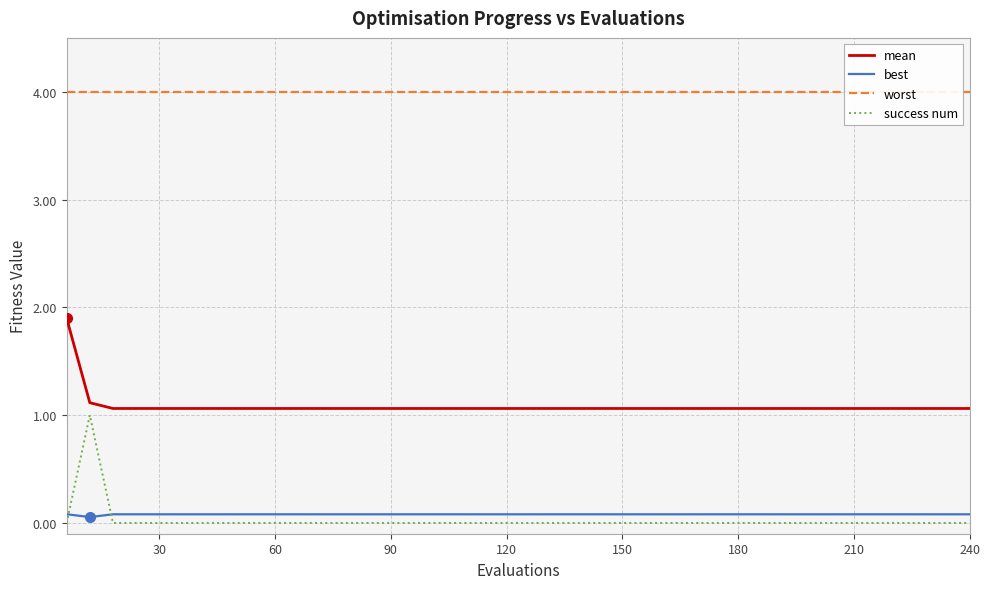

True or false: success num and mean cross at least once.

False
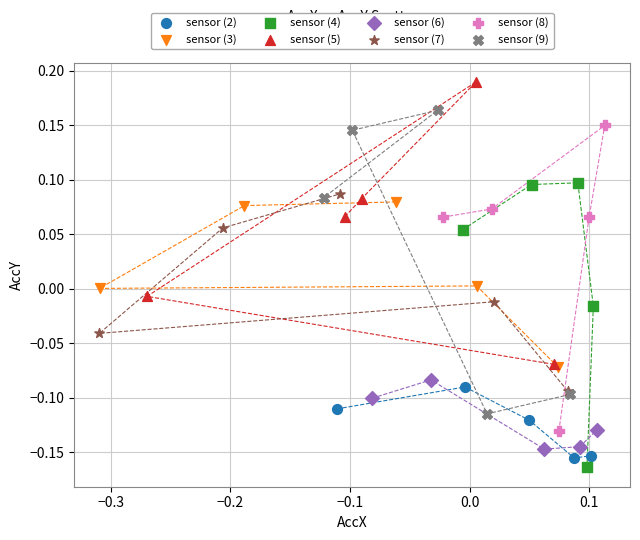

What are all the series names shown in the legend?

sensor (2), sensor (3), sensor (4), sensor (5), sensor (6), sensor (7), sensor (8), sensor (9)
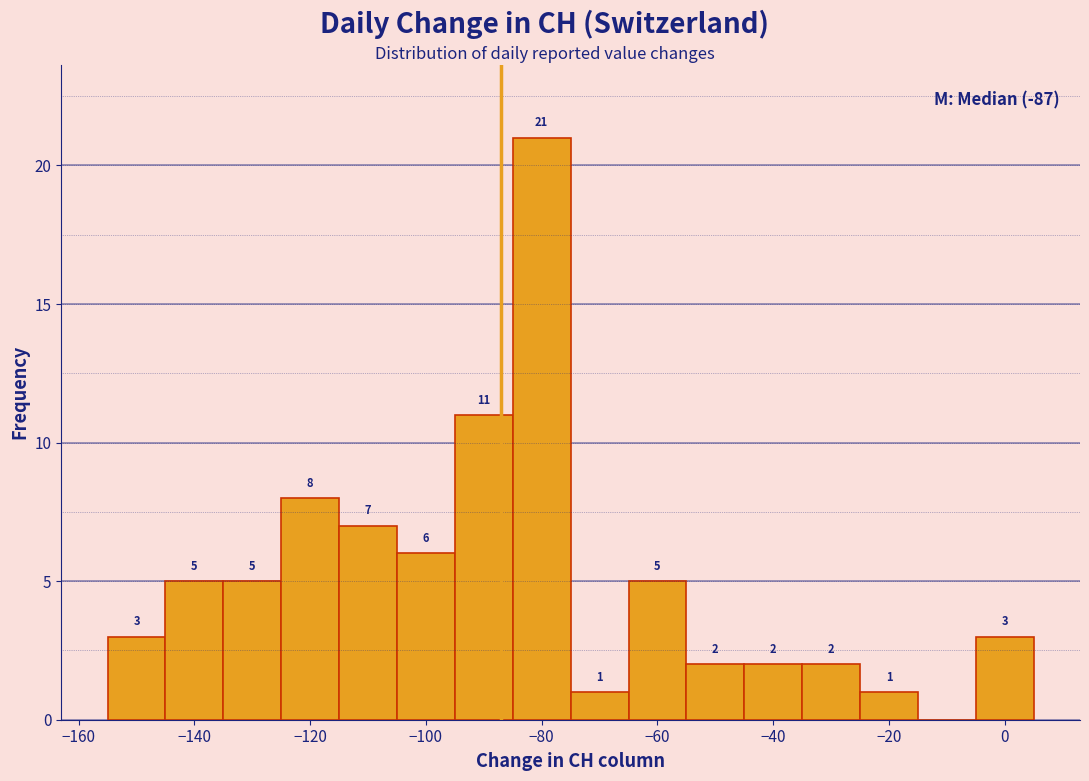

Over which range of the x-axis is the bar tallest?

-85 to -75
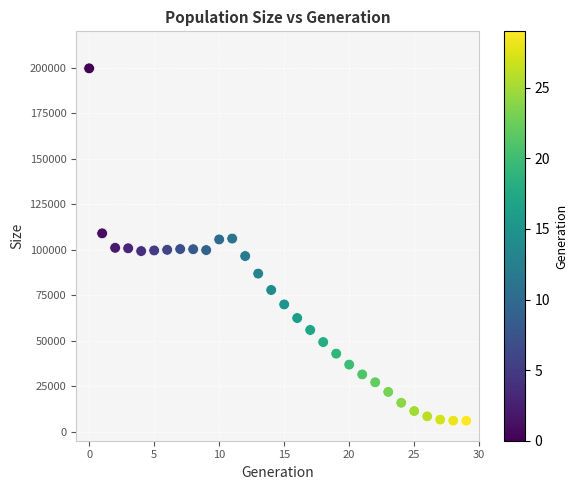

What is the range of Y values (max minus min)?

193661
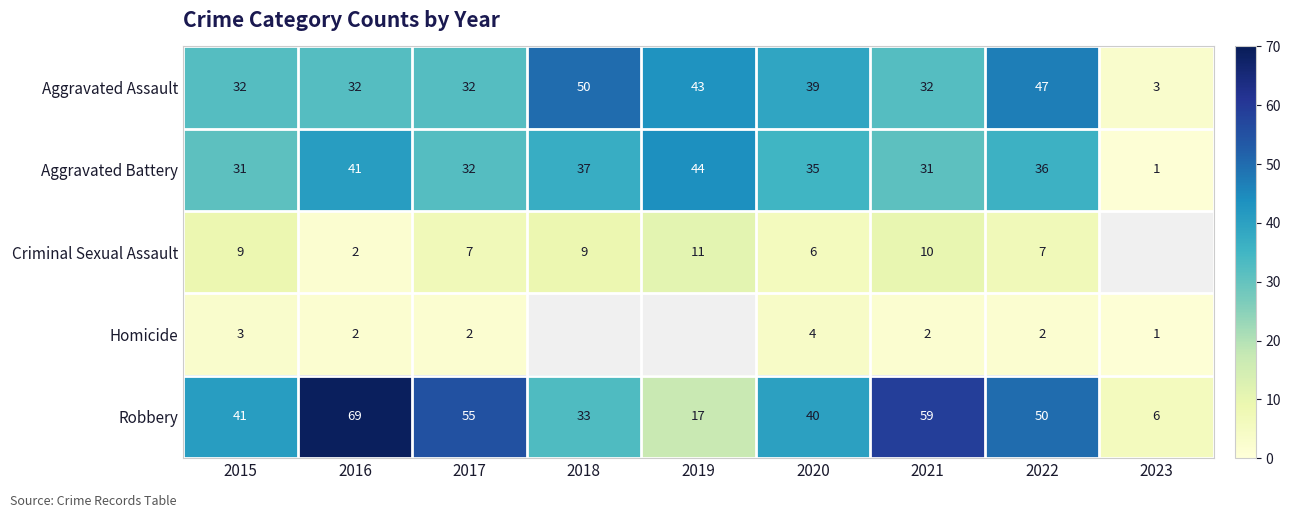

At which category is the sum across all series the highest?

2016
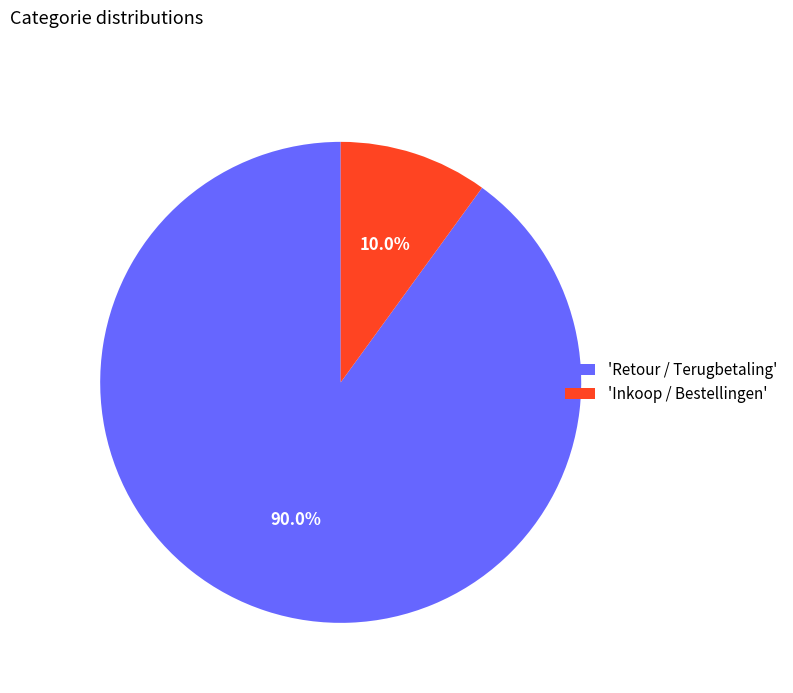

What percentage is NOT represented by 'Retour / Terugbetaling'?

10.0%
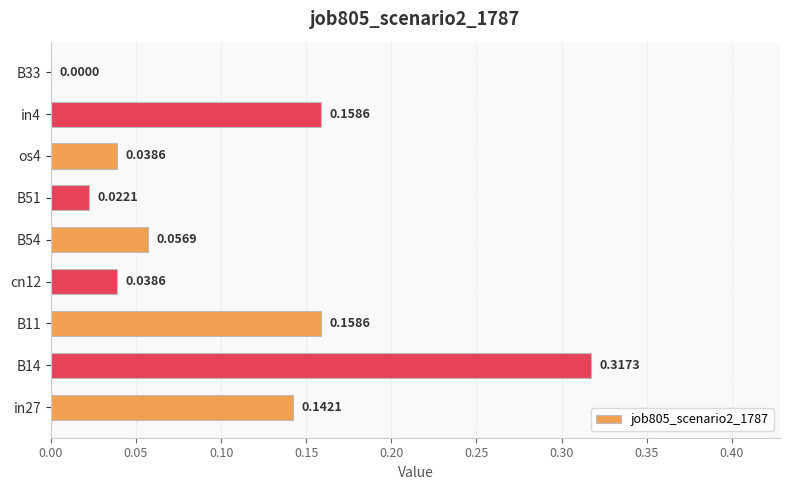

What is the change in value from B14 to cn12?

-0.3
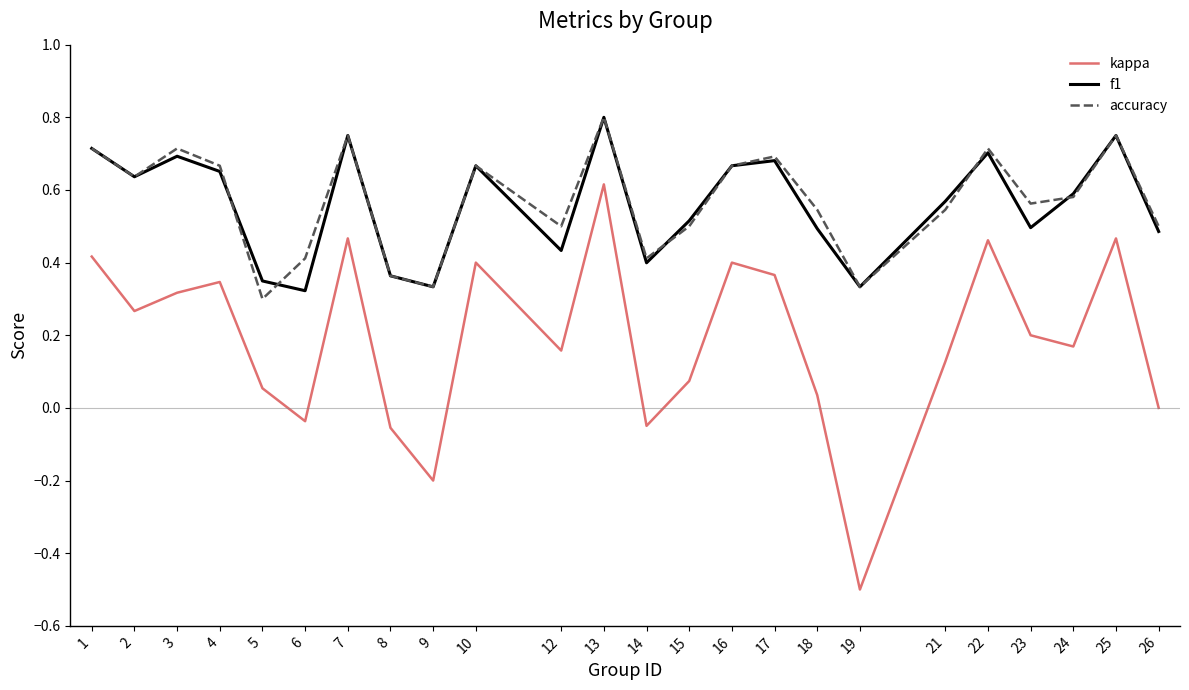

Which series has the largest range (max minus min)?

kappa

----------------------------------------

TASK INSTRUCTIONS: Collect every line in the records above that contains the string "What". Case counts, so match capital and lowercase letters as given.

THE ANSWER:
What are all the series names shown in the legend?
What is the range of Y values (max minus min)?
What percentage is NOT represented by 'Retour / Terugbetaling'?
What is the change in value from B14 to cn12?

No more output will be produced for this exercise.